How to complete this task: The listing is to be reproduced exactly, excluding its pictures.

Dataset content:
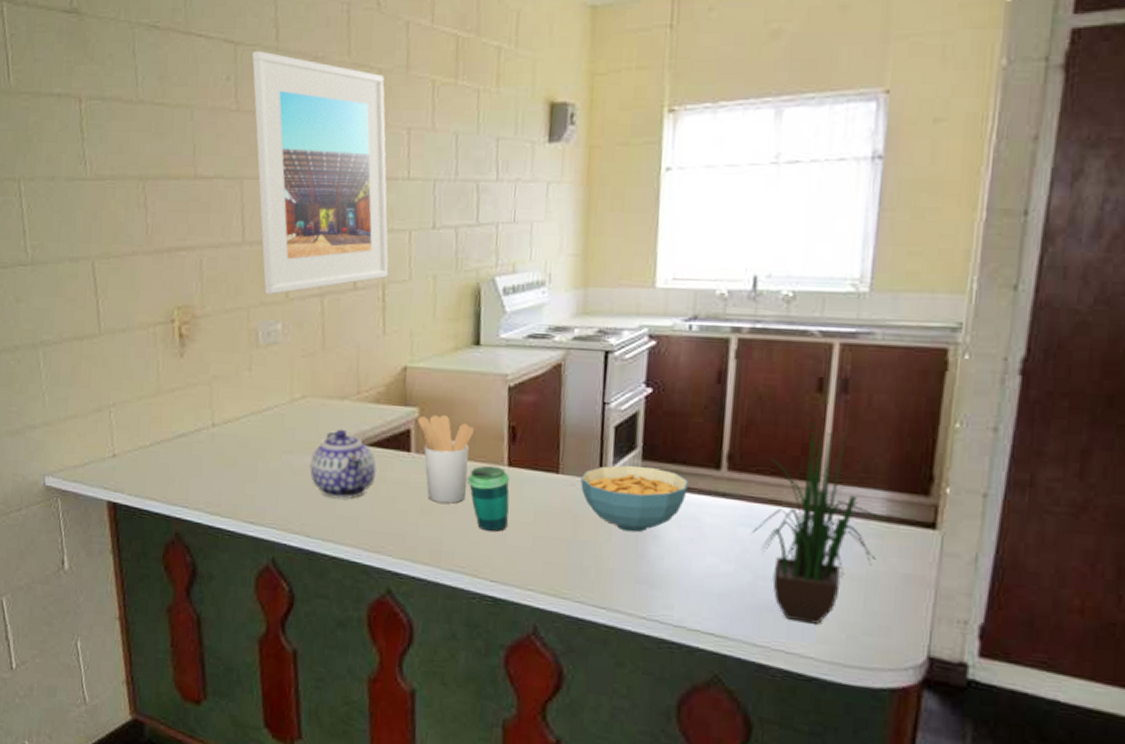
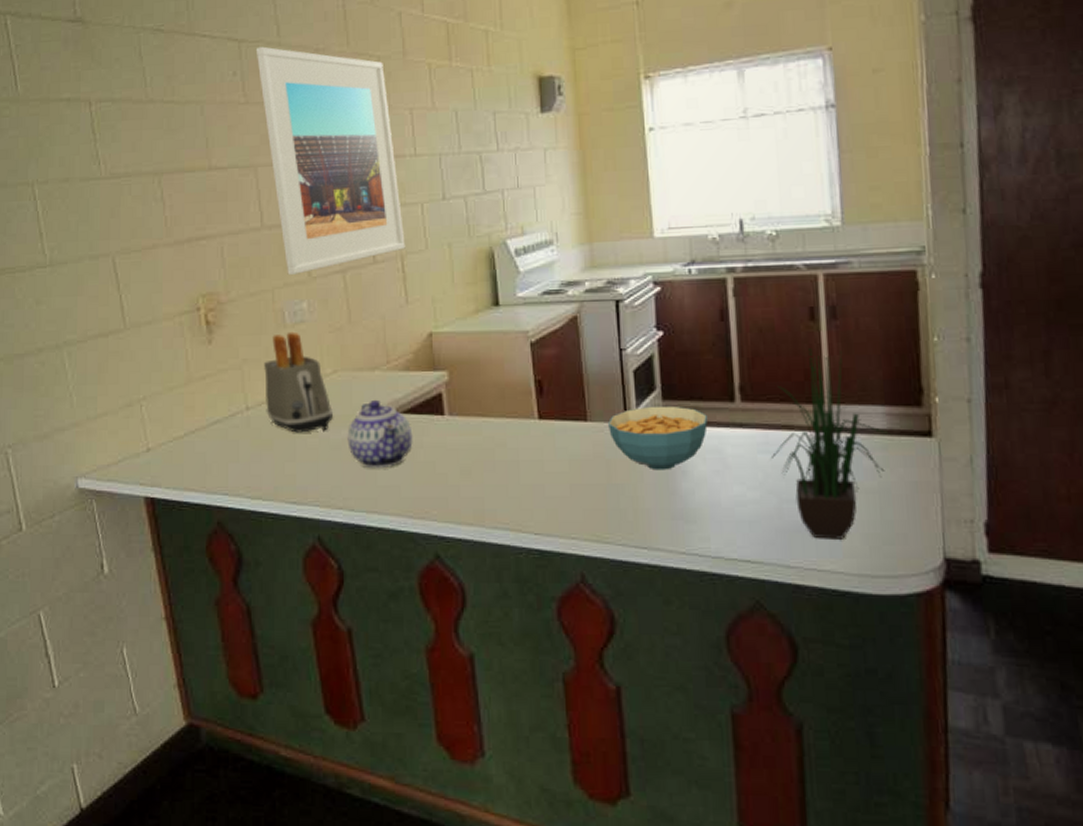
toaster: none [231,352,299,455] -> present [264,331,334,433]
utensil holder: present [418,415,475,504] -> none [448,376,503,462]
cup: present [468,465,510,532] -> none [502,420,545,486]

Result for this task:
toaster: none [231,352,299,455] -> present [264,331,334,433]
utensil holder: present [418,415,475,504] -> none [448,376,503,462]
cup: present [468,465,510,532] -> none [502,420,545,486]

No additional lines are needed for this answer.